By contrast, Hayek argues that limited privilege, “which can be achieved by all, and which is therefore no privilege, but a legitimate object of desire’ should be part of government’s responsibility. What’s that mean in practice? “There can be no doubt that some minimum of food, shelter and clothing sufficient to preserve health and the capacity to work, can be assured to everybody’ by government….Nor is there any reason why the state should not assist individuals in providing for those common hazards of life against which few individuals can make adequate provision” among which he includes sickness and accident.

Therefore, Hayek concluded, “the case for the state’s helping to organize a comprehensive system of social insurance is very strong.” And there is “no incompatibility in principle between the state’s providing greater security in this way and the preservation of individual freedom.”

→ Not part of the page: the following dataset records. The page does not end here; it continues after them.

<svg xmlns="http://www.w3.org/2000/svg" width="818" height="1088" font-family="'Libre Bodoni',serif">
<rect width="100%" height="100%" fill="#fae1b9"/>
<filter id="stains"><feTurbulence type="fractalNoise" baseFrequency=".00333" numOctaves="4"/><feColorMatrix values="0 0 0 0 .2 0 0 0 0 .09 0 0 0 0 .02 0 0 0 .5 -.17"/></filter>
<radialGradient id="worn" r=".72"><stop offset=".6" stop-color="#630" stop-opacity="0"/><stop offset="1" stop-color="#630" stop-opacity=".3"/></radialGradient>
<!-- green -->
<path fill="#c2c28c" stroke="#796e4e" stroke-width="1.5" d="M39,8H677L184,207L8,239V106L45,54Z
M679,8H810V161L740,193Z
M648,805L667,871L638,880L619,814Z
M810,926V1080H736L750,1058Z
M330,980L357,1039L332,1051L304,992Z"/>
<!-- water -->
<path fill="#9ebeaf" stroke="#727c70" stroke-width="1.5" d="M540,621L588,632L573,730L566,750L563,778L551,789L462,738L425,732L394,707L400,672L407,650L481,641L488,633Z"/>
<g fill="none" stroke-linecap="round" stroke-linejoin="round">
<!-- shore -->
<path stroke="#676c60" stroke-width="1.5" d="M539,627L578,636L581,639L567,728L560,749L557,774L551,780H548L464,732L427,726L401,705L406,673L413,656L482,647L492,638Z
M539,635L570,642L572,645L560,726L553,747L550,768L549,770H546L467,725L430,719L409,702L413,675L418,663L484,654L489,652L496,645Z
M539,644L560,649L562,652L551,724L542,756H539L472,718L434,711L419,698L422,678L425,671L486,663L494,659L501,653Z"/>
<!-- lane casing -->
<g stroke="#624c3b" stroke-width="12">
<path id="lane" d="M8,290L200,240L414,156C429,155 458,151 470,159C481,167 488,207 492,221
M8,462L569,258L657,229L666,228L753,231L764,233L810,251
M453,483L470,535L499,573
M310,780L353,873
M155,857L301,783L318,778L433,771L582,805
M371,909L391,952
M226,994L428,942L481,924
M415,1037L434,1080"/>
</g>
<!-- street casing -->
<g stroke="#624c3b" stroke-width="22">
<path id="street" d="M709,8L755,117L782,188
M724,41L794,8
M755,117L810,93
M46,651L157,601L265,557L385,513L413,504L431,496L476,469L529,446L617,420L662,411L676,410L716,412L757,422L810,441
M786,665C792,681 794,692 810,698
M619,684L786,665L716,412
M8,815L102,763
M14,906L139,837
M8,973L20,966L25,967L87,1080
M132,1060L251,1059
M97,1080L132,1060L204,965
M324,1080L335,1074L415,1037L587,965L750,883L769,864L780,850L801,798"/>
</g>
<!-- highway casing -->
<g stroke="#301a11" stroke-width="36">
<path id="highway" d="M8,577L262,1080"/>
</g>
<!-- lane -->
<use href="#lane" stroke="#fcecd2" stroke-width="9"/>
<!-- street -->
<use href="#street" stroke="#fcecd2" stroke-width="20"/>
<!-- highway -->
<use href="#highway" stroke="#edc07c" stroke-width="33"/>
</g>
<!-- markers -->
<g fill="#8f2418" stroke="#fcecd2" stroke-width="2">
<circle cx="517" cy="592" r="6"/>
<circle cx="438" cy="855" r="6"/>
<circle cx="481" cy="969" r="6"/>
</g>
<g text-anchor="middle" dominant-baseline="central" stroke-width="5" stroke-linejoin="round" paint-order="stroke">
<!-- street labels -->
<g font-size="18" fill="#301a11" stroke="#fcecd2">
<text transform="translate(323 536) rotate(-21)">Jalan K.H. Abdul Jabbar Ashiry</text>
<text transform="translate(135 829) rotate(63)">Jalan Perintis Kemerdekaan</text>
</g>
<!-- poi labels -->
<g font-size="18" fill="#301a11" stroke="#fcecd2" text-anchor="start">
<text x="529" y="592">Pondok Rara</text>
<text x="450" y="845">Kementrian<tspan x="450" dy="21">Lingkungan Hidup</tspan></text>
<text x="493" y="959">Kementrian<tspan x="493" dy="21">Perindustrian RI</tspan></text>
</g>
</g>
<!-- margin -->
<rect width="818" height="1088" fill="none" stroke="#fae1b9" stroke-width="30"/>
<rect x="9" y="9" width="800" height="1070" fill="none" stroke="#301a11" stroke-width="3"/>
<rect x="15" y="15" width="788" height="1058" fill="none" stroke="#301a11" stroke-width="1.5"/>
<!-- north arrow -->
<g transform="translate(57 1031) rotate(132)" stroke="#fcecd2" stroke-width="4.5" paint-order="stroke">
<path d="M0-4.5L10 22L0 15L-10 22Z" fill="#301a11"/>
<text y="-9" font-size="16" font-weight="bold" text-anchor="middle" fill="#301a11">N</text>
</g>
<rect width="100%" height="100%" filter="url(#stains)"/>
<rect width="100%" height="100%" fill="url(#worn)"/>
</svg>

OMG! The Koch brothers, Grover Norquist, Paul Ryan and the rest of the “drown government in the bathtub” crowd have been worshipping an apostate to their extreme creed. Hayek is for the social safety net, and the protection of the many from the rapacious few by means of government regulation. He thought the real threat came when government began to assume control of the economy, not when it tried to mitigate the crueler effects of free enterprise.

Not for the first time, zealots have turned an author’s notions into a sacred text and erected a vast ideology based on a self-interested misreading of it, one so far from the author’s intention that he might no longer recognize it as his own. If he were around to object, he would undoubtedly be denounced as heretical.